La jeune fille n’était qu’à moitié dupe de ce mensonge.

Mais que lui importait ?

Complètement absorbée par son amour, tout ce qui était en dehors lui devenait indifférent.

Le squatter et ses fils étaient tristes, ils paraissaient préoccupés en entrant dans le jacal.

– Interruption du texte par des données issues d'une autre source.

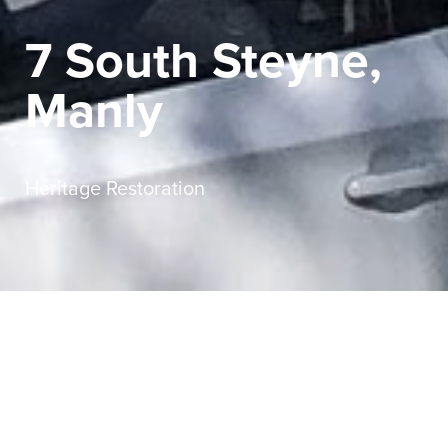
7 South Steyne,
Manly
Heritage Restoration
Sector
Commercial
Service
Heritage Restoration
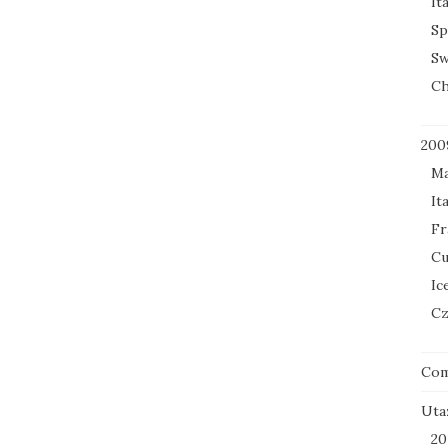
It
Sp
Sw
Ch
200
Ma
It
Fr
Cu
Ic
Cz
Co
Uta
20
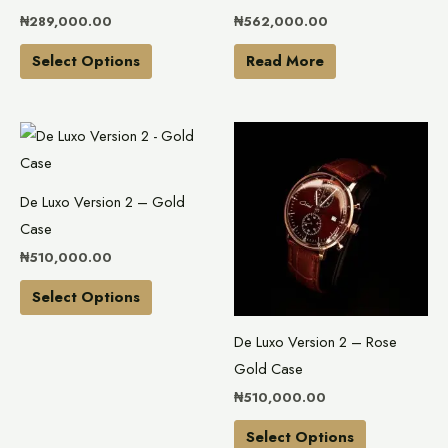
chosen
₦
289,000.00
₦
562,000.00
on
the
Select Options
Read More
product
page
This
This
product
product
has
has
De Luxo Version 2 – Gold
multiple
multiple
Case
variants.
variants.
₦
510,000.00
The
The
options
options
Select Options
may
may
De Luxo Version 2 – Rose
be
be
Gold Case
chosen
chosen
₦
510,000.00
on
on
the
the
Select Options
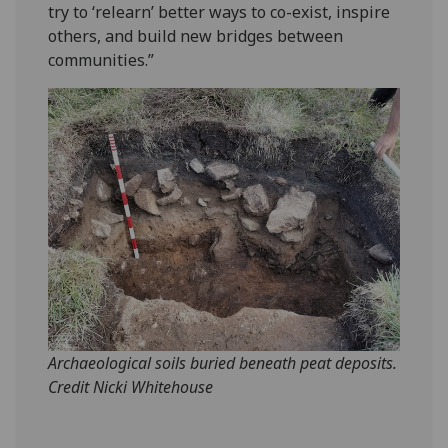
try to ‘relearn’ better ways to co-exist, inspire
others, and build new bridges between
communities.”
Archaeological soils buried beneath peat deposits.
Credit Nicki Whitehouse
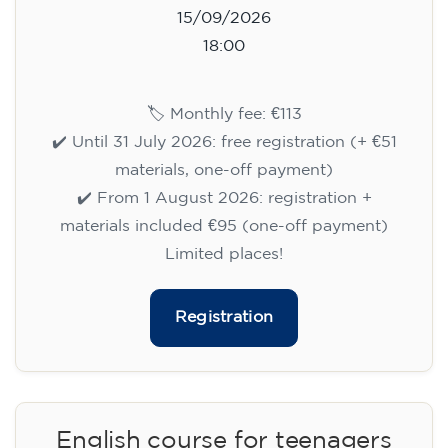
15/09/2026
18:00
🏷️ Monthly fee: €113
✔️ Until 31 July 2026: free registration (+ €51
materials, one-off payment)
✔️ From 1 August 2026: registration +
materials included €95 (one-off payment)
Limited places!
Registration
English course for teenagers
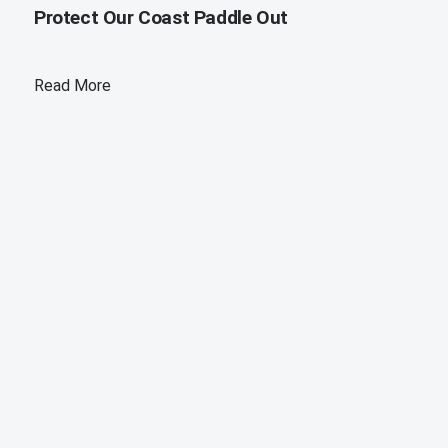
Protect Our Coast Paddle Out
Read More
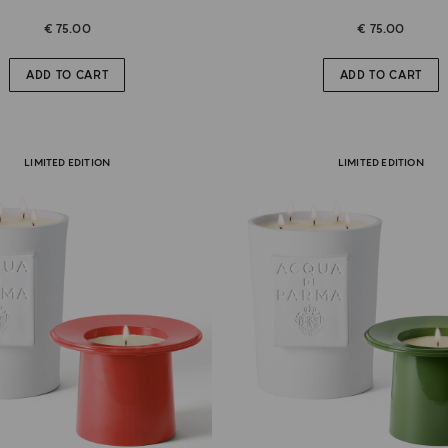
€ 75.00
€ 75.00
ADD TO CART
ADD TO CART
LIMITED EDITION
LIMITED EDITION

Ils s’assirent sans prononcer une parole.

Ellen se hâta de placer sur la table les aliments que, pendant leur absence, elle avait préparé pour eux.

— Le souper est servi, dit-elle.

Les trois hommes s’approchèrent silencieusement de la table.

— Ne mangerez-vous pas avec nous, enfant, demanda le Cèdre-Rouge.

— Je n’ai pas faim, répondit-elle.

Le squatter et les deux jeunes gens commencèrent à manger.

— Hum ! fit Nathan, Ellen est difficile, elle préfère la cuisine mexicaine à la nôtre.

Ellen rougit sans répondre.

Le Cèdre-Rouge frappa du poing sur la table avec colère.

— Taisez-vous, s’écria-t-il, que vous importe que votre sœur mange ou ne mange pas, elle est libre de faire ce qui lui plaît ici, je suppose.